## start Extract provided

If the rank of a matrix that represents a set of vectors (each column is a vector) is less than the number of columns, is the set linearly dependent or linearly independent?
Linearly dependent
If there is a free variable in the vector 𝐗 for the equation A𝐗 = 𝐁, is the set of vectors linearly independent or linearly dependent?
Linearly dependent, since k can be any number, meaning that there is an infinite number of solutions, and for a set to be linearly independent the only solution is the trivial solution.
Scalar Multiplication
Multiplying a matrix by a constant.
Will 3 coplanar vectors span R^3?
No, if they lie on the same plane there's an infinite set of vectors in R^3 that they are not touching because they are limited to a 2D plane even though we are in 3D space. So there's no linear combination that exists that will let us span R^3 if our 3 vectors are all coplanar.
Rank
Number of dimensions in the column space
Set notation
S ={𝘃 (is an element of) V: conditions of 𝘃}
Vectors in R^n
Set of all ordered n-tuples of real numbers
Null Space
Set of vectors that land on the origin (zero vector). When a vector is transformed, and it's rank becomes less than the number of columns, there's a set of vectors that get smooshed onto the origin. For A𝐱=𝐛, when 𝐛= the zero vector, A𝐱=zero vector, the null space gives you all the possible solutions to the equation. (Solution set to a homogeneous linear system A𝐱=0 is the null space of A or nullspace(A))
Span - another definition
Span of a set of vectors, is the set of all of their linear combinations. Basically, what are all the possible new vectors you can make, by multiplying the vectors in a set by some constants, and then adding all the vectors to find a point in space, which the new vector will point to.
Column Space
Span of the columns of a matrix. Also tells us if a solution exists or not.
TRUE OR FALSE: Any two vectors in R^2 that are not scalar multiples of each other will span all of R^2
TRUE
TRUE OR FALSE: For every vector (x1, x2, . . . , xn) in Rn, the vector (−1) · (x1, x2, . . . , xn) is an additive inverse.
TRUE
TRUE OR FALSE: The additive inverse of a vector v in a vector space V is unique
TRUE
TRUE OR FALSE: The vector 5i - 6j + root(2)k in R3 is the same as (5,-6,root(2))
TRUE
TRUE OR FALSE: The zero vector in a vector space V is unique.
TRUE
TRUE OR FALSE: For every vector x in Rn, the vector 0x is the zero vector of Rn
TRUE: Any vector multiplied by a factor of 0, makes the vector a zero vector.

## end Extract provided
## start Supplied material

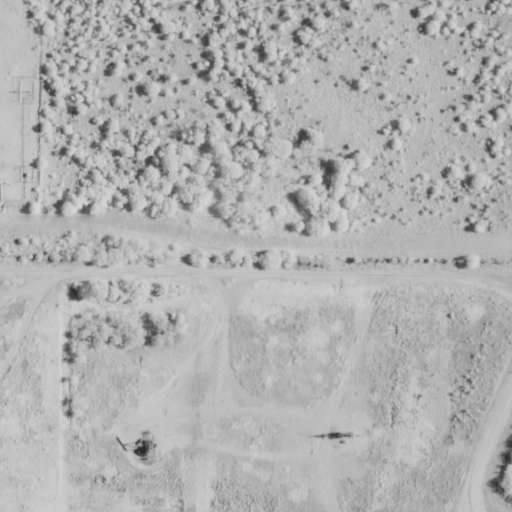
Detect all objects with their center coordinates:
road: (488, 455)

## end Supplied material

Actions to take:
1. Rewrite the paragraph in the linear algebra notes above that begins "Set of vectors that land on the origin" as a short bulleted list, keeping its main facts.
2. Carry on the linear algebra notes above, starting after the last entry.

Final answers:
1.
- The null space is the set of vectors that land on the origin (the zero vector).
- When a transformation leaves the rank less than the number of columns, a set of vectors gets squashed onto the origin.
- For A𝐱 = 𝐛 with 𝐛 equal to the zero vector, the null space gives all possible solutions.
- The solution set of the homogeneous system A𝐱 = 0 is the null space of A, written nullspace(A).

2.
TRUE OR FALSE: Any set of 3 vectors in R^2, is linearly dependent
TRUE: Since any pair of vectors in R^2, can linearly combine and make any other vector in R^2, then the 3rd vector is redundant (since it just is that linear combination of the other two vectors) so the set is linearly dependent.
TRUE OR FALSE: If 𝐯 is a 𝐧𝐨𝐧𝐳𝐞𝐫𝐨 vector in a vector space V, and r and s are scalars such that r𝐯=s𝐯, then r=s
TRUE: Since the question 𝐝𝐨𝐞𝐬 specify that the vector 𝐯 has to be nonzero, then there only exists one solution to r𝐯=s𝐯 and that is when r = s
TRUE OR FALSE: Each vector (x, y, z) in R3 has exactly one additive inverse.
TRUE: Think about a column vector, [x,y,z], I know that's not a column vector but just imagine it is with x as the first element, y as the second, and z is the bottom, then there exists [-x,-y,-z], that you can add to the original column vector that will give you [0,0,0]
TRUE OR FALSE: Every pair of numbers gives you one and only one vector. And every vector is associated with one and only one pair of numbers. (this is for 2 dimensions. In 3 dimensions it would be every triplet of numbers)
TRUE: Think about it, there is only one way to get to a point with a straight line (the vector) from the origin.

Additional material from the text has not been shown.